Currently, we are focused upon establishing the validity of the aesthetic sensitivity scale in particular. A valid scale is one which yields the correct score for the construct it is measuring. The validity of the scale is vital because a scale which produces an incorrect score is likely invalid and not measuring what it is intended to measure. In the case of the aesthetic quality scale, it has not yet been established that the scores being produced are indicative of aesthetic quality, so that is our immediate next step. To determine whether the scale is valid, we will be looking for trends in how individuals score items using the aesthetic quality scale.

If the aesthetic quality scale measures what it is intended to measure, then the scores given to each 3D drawing will likely reflect the aesthetic sensitivity of the individual producing it. To that end, we will be examining whether each individual’s VAST-R score is predictive of the aesthetic quality rating assigned to their drawing. If higher scores on the participant’s VAST-R predict higher scores on the aesthetic quality scale, that will suggest that the aesthetic quality of the drawings being produced are a result of an individual’s aesthetic sensitivity ability. This may make it possible for future studies to determine whether aesthetic sensitivity can be improved through VR training. Furthermore, comparing the scores given on the aesthetic quality scale with the scores given on the creativity scale will determine the extent to which the construct of aesthetic quality is separate from the construct of creativity. It is necessary to determine that the aesthetic quality scale is measuring something unique and specific in order to establish its validity.

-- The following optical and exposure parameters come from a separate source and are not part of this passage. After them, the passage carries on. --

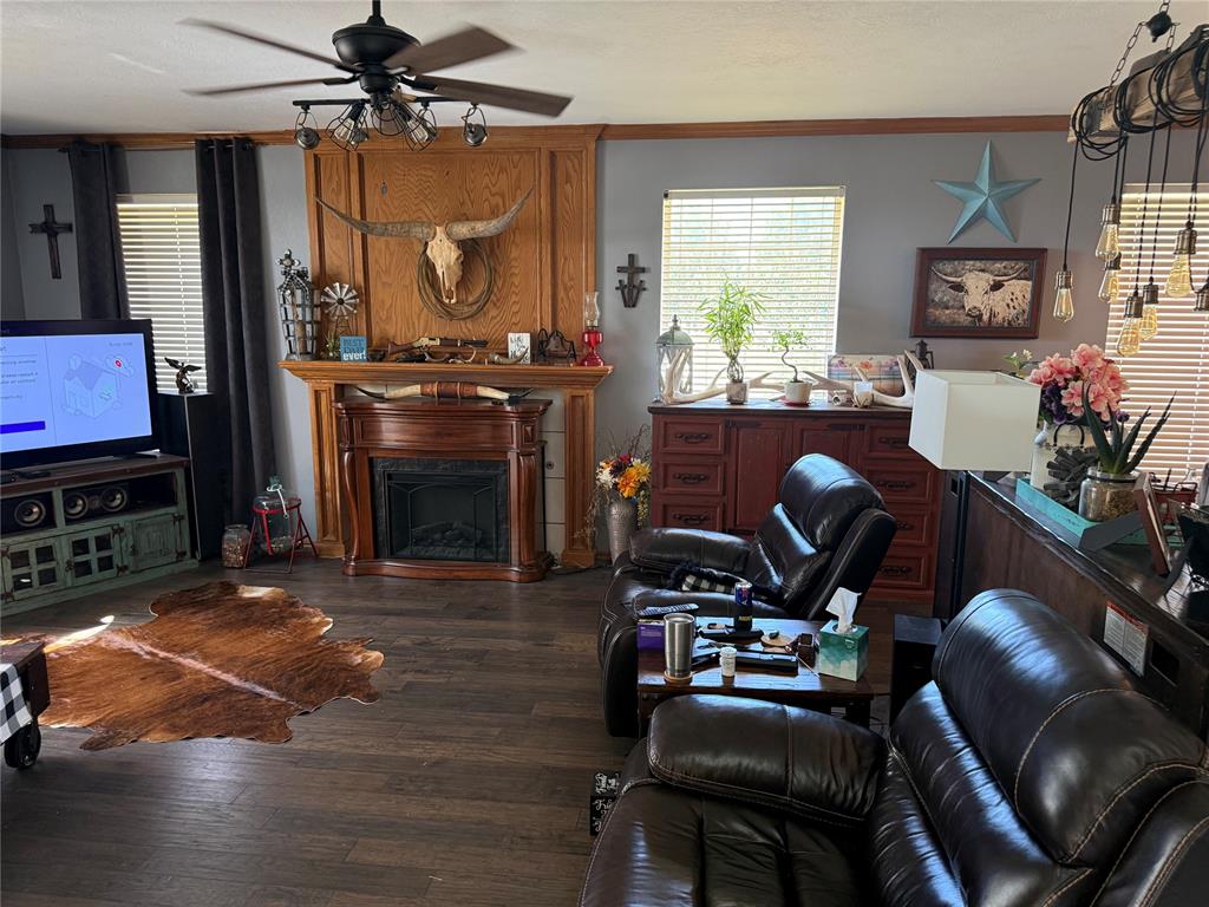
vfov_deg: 56.8
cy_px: 454
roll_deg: +0.4
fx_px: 838
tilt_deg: -11.0
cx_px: 604
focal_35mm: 24
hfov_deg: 71.6
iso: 250
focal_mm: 6.76
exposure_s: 1/60
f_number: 1.78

In addition to establishing the validity, we will look into whether the scale is reliable. If the aesthetic quality scale is reliable, then scores assigned to a drawing will be consistent between raters. If the scale is not consistent between raters, we will examine differences between individuals in the scores they assign to drawing. Since we administered the VAST-R to the judges, then that will be our primary focus when it relates to which judges are more likely to produce valid scores. It may be the case that judges will need to have a high VAST-R score if their judgment is to be relied upon. If there is strong interrater reliability, however, the judging can likely be done by anyone who understands the scale. Establishing how reliable the scale is will determine how the aesthetic sensitivity scale can be utilized in the future.

We are also working on writing syntax for automating the IRT scoring process of the VAST-R. IRT refers to Item Response Theory – a framework used in designing, analyzing, and scoring measures of abilities, attitudes, and other psychological dimensions – which uses the unobserved ability of an individual and the unobserved characteristics of the items (both of which are considered fixed values for a given individual and item) and considers these to be predictors of an individual’s observable score on each item. In the process, unobservable parameters (notably, each individual’s latent ability) are estimated, making IRT an accurate alternative to regular “sum” scoring.

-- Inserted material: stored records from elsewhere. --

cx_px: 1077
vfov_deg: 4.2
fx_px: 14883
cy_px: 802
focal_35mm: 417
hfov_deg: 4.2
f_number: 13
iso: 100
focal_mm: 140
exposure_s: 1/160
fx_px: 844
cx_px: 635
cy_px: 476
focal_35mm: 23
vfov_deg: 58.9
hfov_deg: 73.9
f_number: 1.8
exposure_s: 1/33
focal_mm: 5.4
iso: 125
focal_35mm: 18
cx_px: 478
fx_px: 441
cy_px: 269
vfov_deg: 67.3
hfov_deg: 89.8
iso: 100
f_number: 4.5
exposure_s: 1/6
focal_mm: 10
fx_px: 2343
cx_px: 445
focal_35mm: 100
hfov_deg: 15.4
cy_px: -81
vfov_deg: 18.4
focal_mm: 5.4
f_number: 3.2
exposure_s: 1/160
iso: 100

This is my first experience writing syntax, as well as my first encounter with the IRT framework, so I am learning quite a bit as I go. I hope to familiarize myself with these skills since they will be useful in future projects. Additionally, by writing out a syntax for automating the IRT scoring process, the same syntax can be used by me and by other people who wish to use the automated IRT syntax in the future. This, along with the progress that is being made towards the project’s ultimate goal of assessing aesthetic judgment and creating an aesthetic quality scale, are both informative in and of themselves and will be useful for future projects. I hope to gain more knowledge about psychometrics in the process of working on this project, as well as produce results that future studies can build upon.